Pat Fossum spoke via speakerphone to her friends at the landing party.
She said she had a feeling the 13-day trip would be a success and
pointed out that her son "wasn't the one who dropped the spatula,"
referring to a tool an astronaut accidentally let go of while doing
repairs.

"It's been extremely exciting, but how proud can a mother be?" she
said, answering reporters' questions. "I am proud of all my boys."

Her sons are Eagle Scouts. Besides Mike, who lives in Houston, there is
Greg, 46, a dentist in Corpus Christi, and Terry, 42, who owns a
marketing firm in Spokane, Wash.

"As for kids in the Valley, not even the sky is the limit anymore,"
Terry Fossum said.

"There's a perception that the Valley isn't the best place to grow up
and achieve great things. That's absolutely not true," he added. "Mike
is just one example of the great things that have come out of this
area."

Their father, who worked for the U.S. Department of Agriculture's screw
worm eradication program, died 25 years ago in a plane wreck. Pat
retired from teaching nursing at University of Texas Pan American in
nearby Edinburg.

A 1976 graduate of McAllen High School, Mike Fossum earned a degree in
mechanical engineering and was in the Corps of Cadets at Texas A&M
University. Two master's degrees followed in technology fields. He's a
colonel in the Air Force Reserves and has worked as a test flight
engineer.

Teaching the astronomy merit badge in the Scouts seeded his interest in
space, Terry Fossum said. He described his brother as goal-oriented and
persistent.

He'd been passed up for at least two other missions.

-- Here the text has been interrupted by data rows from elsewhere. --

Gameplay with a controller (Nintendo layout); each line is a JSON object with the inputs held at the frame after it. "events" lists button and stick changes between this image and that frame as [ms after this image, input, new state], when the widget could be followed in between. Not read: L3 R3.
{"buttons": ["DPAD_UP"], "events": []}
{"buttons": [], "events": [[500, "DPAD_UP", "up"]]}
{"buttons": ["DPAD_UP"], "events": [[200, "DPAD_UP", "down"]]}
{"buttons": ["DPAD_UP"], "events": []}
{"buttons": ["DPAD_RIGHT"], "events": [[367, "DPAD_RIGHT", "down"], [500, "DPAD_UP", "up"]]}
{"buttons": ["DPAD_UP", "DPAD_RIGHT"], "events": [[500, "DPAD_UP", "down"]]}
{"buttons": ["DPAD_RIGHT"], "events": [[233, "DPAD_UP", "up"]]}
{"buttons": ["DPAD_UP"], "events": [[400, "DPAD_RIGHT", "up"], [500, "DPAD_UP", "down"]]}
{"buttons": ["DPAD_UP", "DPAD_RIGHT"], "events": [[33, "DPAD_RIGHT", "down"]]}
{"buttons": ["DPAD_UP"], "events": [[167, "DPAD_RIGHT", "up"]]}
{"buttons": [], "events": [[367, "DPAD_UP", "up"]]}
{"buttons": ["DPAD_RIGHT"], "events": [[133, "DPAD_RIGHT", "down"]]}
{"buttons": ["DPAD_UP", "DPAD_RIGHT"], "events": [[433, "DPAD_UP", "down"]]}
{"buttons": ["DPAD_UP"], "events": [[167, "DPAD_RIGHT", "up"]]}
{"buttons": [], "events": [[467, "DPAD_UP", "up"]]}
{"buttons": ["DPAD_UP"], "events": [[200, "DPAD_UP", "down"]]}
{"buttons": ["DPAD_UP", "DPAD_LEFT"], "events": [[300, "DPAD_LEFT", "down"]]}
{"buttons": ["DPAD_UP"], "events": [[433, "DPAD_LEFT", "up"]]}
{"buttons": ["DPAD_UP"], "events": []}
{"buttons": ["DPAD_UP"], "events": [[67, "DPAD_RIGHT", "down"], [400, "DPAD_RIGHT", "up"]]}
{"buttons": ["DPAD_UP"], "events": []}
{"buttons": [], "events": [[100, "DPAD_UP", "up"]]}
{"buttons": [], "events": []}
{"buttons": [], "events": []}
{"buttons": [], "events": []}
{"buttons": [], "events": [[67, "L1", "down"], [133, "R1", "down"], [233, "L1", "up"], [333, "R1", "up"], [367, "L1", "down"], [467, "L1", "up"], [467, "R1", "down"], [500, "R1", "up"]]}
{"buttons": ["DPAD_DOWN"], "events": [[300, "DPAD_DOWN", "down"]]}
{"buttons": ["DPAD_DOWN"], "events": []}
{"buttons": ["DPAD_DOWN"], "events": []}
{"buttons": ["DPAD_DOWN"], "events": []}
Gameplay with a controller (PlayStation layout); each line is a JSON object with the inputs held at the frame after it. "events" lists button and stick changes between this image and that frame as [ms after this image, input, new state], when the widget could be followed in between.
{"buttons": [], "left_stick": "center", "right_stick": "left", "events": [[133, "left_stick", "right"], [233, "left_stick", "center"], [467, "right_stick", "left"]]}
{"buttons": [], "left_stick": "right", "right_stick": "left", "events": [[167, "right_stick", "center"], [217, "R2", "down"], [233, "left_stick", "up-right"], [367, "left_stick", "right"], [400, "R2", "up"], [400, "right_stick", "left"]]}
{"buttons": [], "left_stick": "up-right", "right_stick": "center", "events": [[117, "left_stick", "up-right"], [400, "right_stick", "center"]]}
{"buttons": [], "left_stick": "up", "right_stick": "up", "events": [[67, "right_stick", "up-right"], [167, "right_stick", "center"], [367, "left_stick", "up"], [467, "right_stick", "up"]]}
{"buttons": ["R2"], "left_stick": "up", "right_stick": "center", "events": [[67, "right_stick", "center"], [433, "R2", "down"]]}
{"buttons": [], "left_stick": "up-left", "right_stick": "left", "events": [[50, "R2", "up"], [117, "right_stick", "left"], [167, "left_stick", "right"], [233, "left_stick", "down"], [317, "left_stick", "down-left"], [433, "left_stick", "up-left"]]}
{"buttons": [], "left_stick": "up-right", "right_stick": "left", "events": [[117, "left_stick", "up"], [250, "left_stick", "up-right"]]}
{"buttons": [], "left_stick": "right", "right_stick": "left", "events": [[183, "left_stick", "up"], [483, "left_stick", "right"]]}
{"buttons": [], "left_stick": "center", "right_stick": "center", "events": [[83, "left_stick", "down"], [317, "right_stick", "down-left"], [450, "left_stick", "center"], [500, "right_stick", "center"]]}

"His bosses were telling him at NASA, 'You're too old. Give it up;
you're not going to be an astronaut,'" Terry Fossum said. "His answer
was, 'No, I don't know that.'"

The payoff showed in the note he sent before coming home, describing
how he was "silenced by the beauty of God's creation as it rolls under
our ship" and thankful for his "profoundly tolerant" wife and four
kids.

And how he was "humbled by this opportunity of a lifetime."